Intending to enjoy and to review Sunday's choral concert, the need to think added greatly to the pleasure of the evening. Jeffrey Thomas selected works by Mozart and Haydn; he used the UC Davis Symphony Orchestra, the University Chorus and Chamber Singers, and he invited outstanding guest soloists: soprano Arianna Zukerman, mezzo Katherine McKee, tenor Wesley Rogers and bass Matthew Trevino, all of whom have operatic backgrounds. Opera experience for chorales such as Mozart's Requiem? Of course, we say. But who with an orthodox view of sacred music would have anticipated the changes that took place during the latter part of the 18th century when Haydn and Mozart were composing? They were, Heaven forgive them, being influenced by Italian opera.

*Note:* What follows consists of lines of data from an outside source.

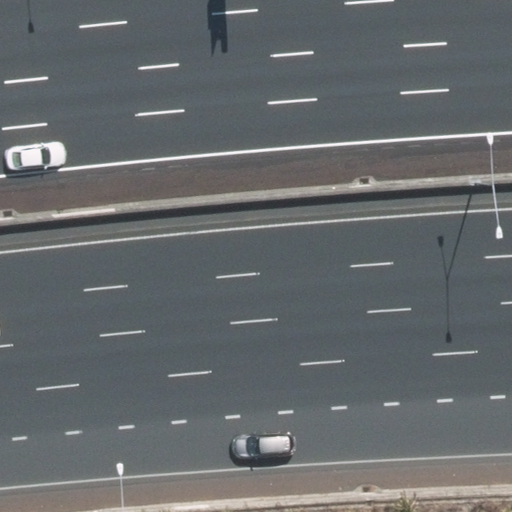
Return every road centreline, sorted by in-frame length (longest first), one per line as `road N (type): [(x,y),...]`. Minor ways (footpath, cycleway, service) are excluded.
road 1 (motorway): [(0,135),(511,90)]
road 2 (motorway): [(511,321),(229,276)]
road 3 (motorway): [(511,261),(229,276)]
road 4 (motorway): [(229,276),(0,302)]
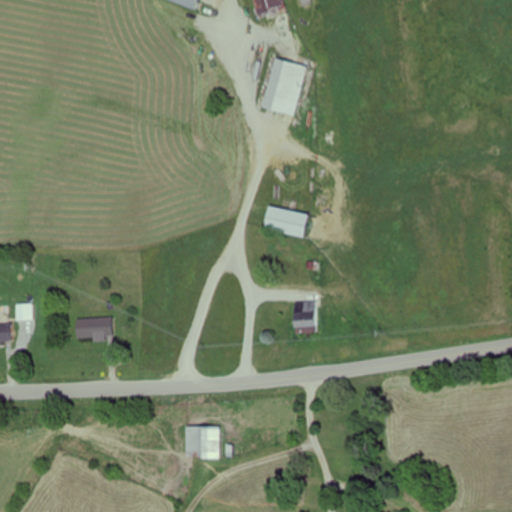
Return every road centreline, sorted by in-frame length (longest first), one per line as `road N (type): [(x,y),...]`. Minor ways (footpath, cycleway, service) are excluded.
road 1 (secondary): [(511,346),(235,384),(0,393)]
road 2 (residential): [(173,387),(212,28),(205,0)]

In fact, the second piece of the evening, Mozart's Exsultate jubilate, K 165, was composed in Milan for the lead castrato in Mozart's opera Lucio Silla. Never at a loss, the young Mozart composed several pieces in the last weeks of 1773, while he was waiting to go home to Austria. Arianna Zukerman, with a gorgeous coloratura and a voice so distinctive one would recognze her anywhere, sang the solo with a small orchestra and Mr. Thomas conducting. Trills, roulades, ornamented lines, glides from low notes to high: Miss Zukerman gave the exultant music her expressive all. The closing Alleluias seemed an outpouring from her heart.

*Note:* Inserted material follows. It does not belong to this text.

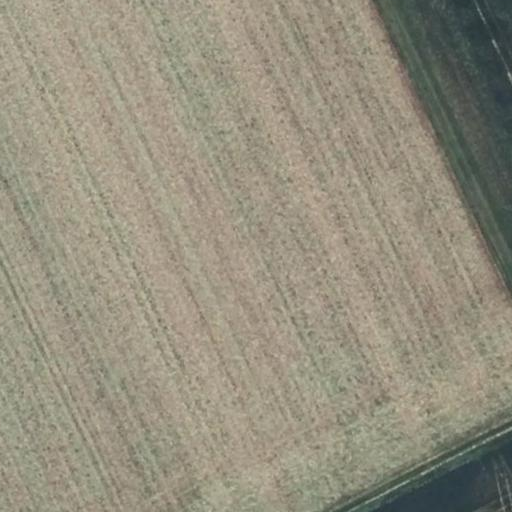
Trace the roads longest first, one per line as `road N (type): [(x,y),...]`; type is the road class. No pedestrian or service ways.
road 1 (track): [(511,264),(384,0)]
road 2 (track): [(511,423),(341,511)]
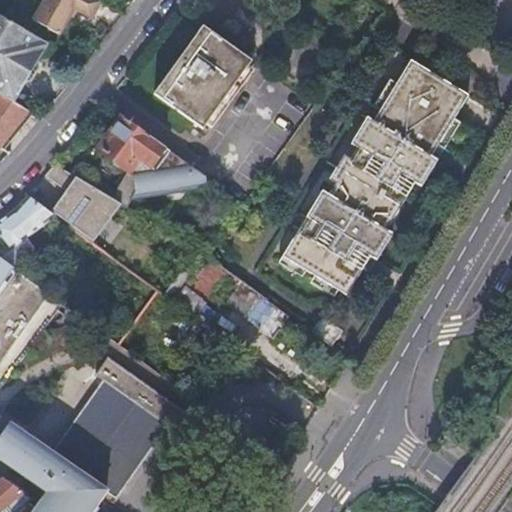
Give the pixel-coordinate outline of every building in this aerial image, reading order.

If sacred music were meant to be celebratory rather than expressive, the point Charles Rosen makes about orthodox Roman Catholic Church preferences in his masterwork 'The Classical Style', then surely the expressive qualities in Sunday's program seemed to make it music for a concert hall rather than for a church. Still, only briefly at the very beginning, with Haydn's Missa brevis Sancti Joannis de Deo, did the orchestral instruments seem to overwhelm the choral voices; if it is the voice which celebrates, for the most part the University Chamber Singers did indeed pay heed to the words as might have the voices of the Brothers of Mercy at Leopoldstadt, for whom Haydn composed the mass more than 200 years ago. While voices and instruments blended, the Latin words were always clear. And the choral voices, while celebratory, seemed to express feelings from grief to penitence to joy. Certainly as the mass reached the Benedictus and the soprano solo, Miss Zukerman's voice rang out with such power and beauty that it was like a blessing from another world.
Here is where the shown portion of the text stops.